At the crux of the elections on October 7, is the “rumbo” of the revolution. The question is whether a decade of social reforms will continue, or whether they will be tokenized or eulogized. It is not about bureaucracy or efficiency in the oil industry, but who that money goes to, and who the government works for. There is corruption on all fronts in politics, but there's no way Capriles, despite his campaigning, will be instituting a poor person's platform. 


Bearing all of this in mind, may the best shirt win. 





Popular Movements Join Hundreds of Thousands in March on Plaza Bolivar in Support of Chavez



The hills of Caracas emptied into a thousand trickles of red tshirts, hats and horns yesterday, Oct. 4Th, for the culmination of Chavez's presidential campaign. In La Vega and other barrios, community-run jeeps lined the streets to take passengers to the final event before the Oct. 7th elections, the vehicles donated to the local consejos comunales as part of the government's program to enable transportation to the hardest to reach parts of the city. Driven and managed by local community members, they descended caravan style, flying red flags, weaving their way to the center of the city.


Downtown, people slipped through traffic on motorcycle or arrived by foot to gather in sections of the city, forming unity blocks to march together. One such section was the Alianza Popular Revolucionario (APR), a national network of popular movements. They gathered beneath red and black flags at the feet of a statute of Ezekiel Zamora, and included members of the community media network ANMCLA, two campesino fronts, Movimiento Frente Campesinos Bolivar and Zamora, the workers front of SURCOS, and Sexo General Diversa, a woman and LGBTQ advocacy group. Together, they represent a diverse fellowship of political and social activists, united in their desire forpoder popular, or people power.


Members of the APR support Chavez because he has given them the space and resources to have a national impact. The premise of Venezuela's participatory democracy is the construction of popular power, or political structures that focus power on local councils and social movements. There have been countless victories for popular movements over the past decade, a recent one being the new workers rights law guaranteeing a six-month maternity leave for mothers, followed by leave for either the mother or the father, depending on the family's circumstances. 

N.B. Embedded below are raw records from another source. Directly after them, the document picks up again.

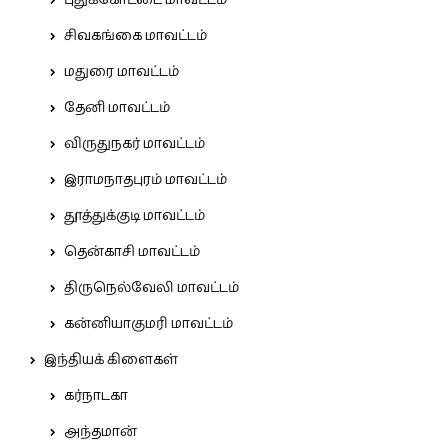
சிவகங்கை மாவட்டம்
மதுரை மாவட்டம்
தேனி மாவட்டம்
விருதுநகர் மாவட்டம்
இராமநாதபுரம் மாவட்டம்
தூத்துக்குடி மாவட்டம்
தென்காசி மாவட்டம்
திருநெல்வேலி மாவட்டம்
கன்னியாகுமரி மாவட்டம்
இந்தியக் கிளைகள்
கர்நாடகா
அந்தமான்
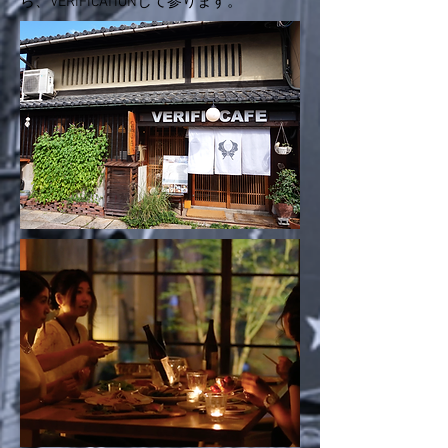
ら、VERIFICATIONして参ります。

The Chavez presidency has also had positive effects in terms of national attention for popular movements within the alliance. In the past two years, groups like Sexo Genero Diverso, have had a profound influence on the consciousness of the Venezuelan people. While their success is due to their own massive education efforts utilizing art, propaganda, street campaigns, and open discussions, the support they've had through the structures of popular power under Chavez has enabled their widespread success.


On a national level, popular power has had a profound effect on community development in Venezuela. By localizing money in the lands of the consejo comunales, and investing resources in the management skills of people in the communities through trainings and project grants, the revolution is focusing on enabling its population to be self-sufficient. This, coupled with free healthcare, education, and significant support for culture and arts, is why thousands of independent-minded Venezuelans support another term for Chavez. 

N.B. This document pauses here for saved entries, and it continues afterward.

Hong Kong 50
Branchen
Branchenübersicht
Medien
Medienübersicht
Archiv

Throughout the first half of the morning, people filled up the three main boulevards that stretch the length of the city, and stayed until night fall. A slogan of choice was, “Are we here because we're required to be? NO!” in reference to claims that Chavez only has the support of people he somehow forces or bribes to come. While members of the APR are the first to acknowledge that the revolution must continue to deepen its practice, and that there are always things that can be done differently, they came out in force to acknowledge the revolution´s current accomplishments, and affirm their desire for another six years of popular power.